ON CONVENTIONAL WISDOM
My friend and I read similar books, gorged on the same type of food and did what the heart said. We allowed it to play the compass. The position we had taken occasionally proved to be perilous, but we didn’t change our ways. There’s a pleasure in being natural, which the regulated will never understand. In freedom we live. In discipline we wriggle.
We were together in school, college and university. We haven’t met for more than three years. He lives in a European country.
We used to devote a good deal of our discussions to questioning age-old beliefs because we found some of them unconvincing. One such was the expression, “I am a self-made man.” It is a line often dropped by some very successful people.
But when we say something like that we clearly ignore the indispensable contribution of some people without whose help we would have got nowhere in life.
There’s a pleasure in being natural, which the regulated will never understand
They include, especially the kindergarten years’ teachers, the school and college teachers, the domestic helps and the friends who invariably stand by us when the walk turns into a trek. And, of course, the odd guy, who appears from nowhere, and rescues us from absolute disaster. He is often referred to as godsend. And the best part is he expects nothing in return and sometimes we never meet again.
Another common belief is, “As you sow, so shall you reap.” That is not always true, we thought and still think.
A lot of good and selfless work goes unrewarded. Once we took up our deep concern with our college’s Father. His explanation wasn’t
really convincing. He said, “We should be patient. Rewards do take time.”

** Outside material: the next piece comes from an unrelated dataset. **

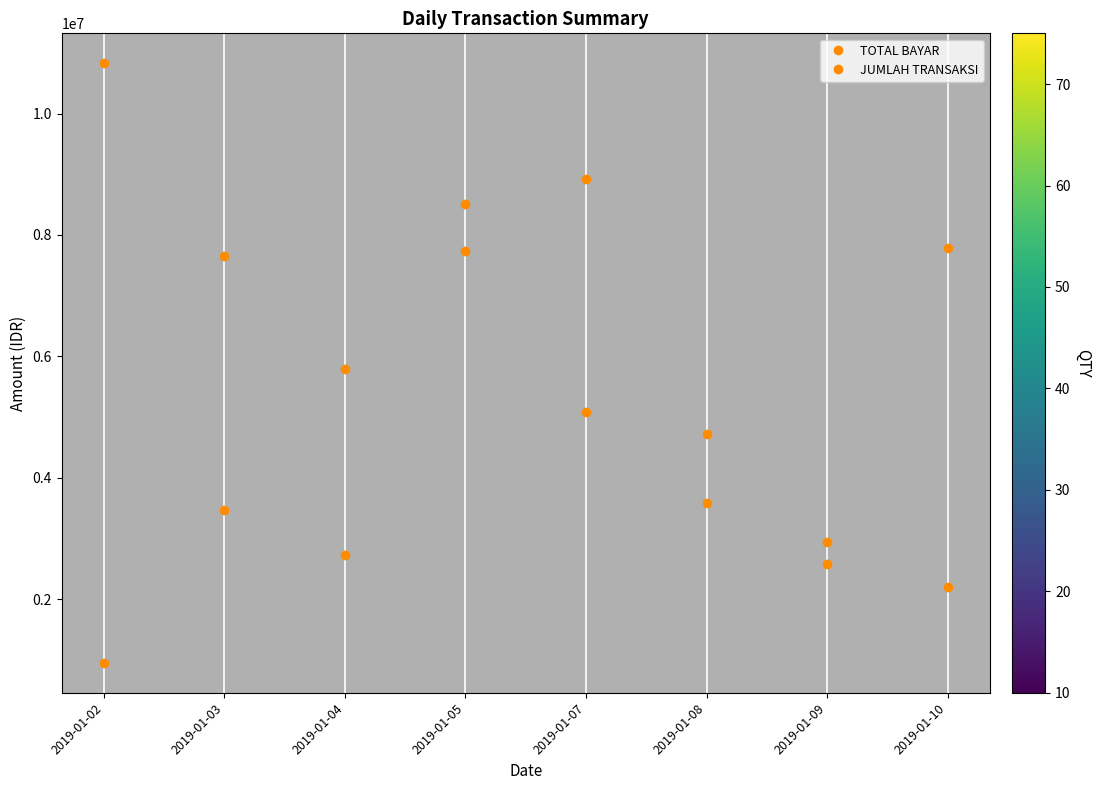

At which category does the chart reach its peak across all series?

2019-01-02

Again, there are many people who do a million wrongs and escape punishment. The Father’s explanation to our argument was that the wrongdoer would burn in hell. He said nothing about his luxurious lifestyle on earth, his misdeeds, his rustic disregard for ethics.
One more commonly advocated feeling from our long list of unconvincing beliefs is, “Charity begins at home.” In our humble opinion, it should begin where it should begin. Need can’t have a home. Thirst and hunger don’t and can’t vary with location. The needy man at home can’t be more helpless than a man outside home. The age-old argument doesn’t really appeal to us. We are almost certain that it was coined with something else in mind and not purely charity.
Not that our questioning of conventional wisdom will really help the way the world thinks, but blind acceptance can harm the future of truth.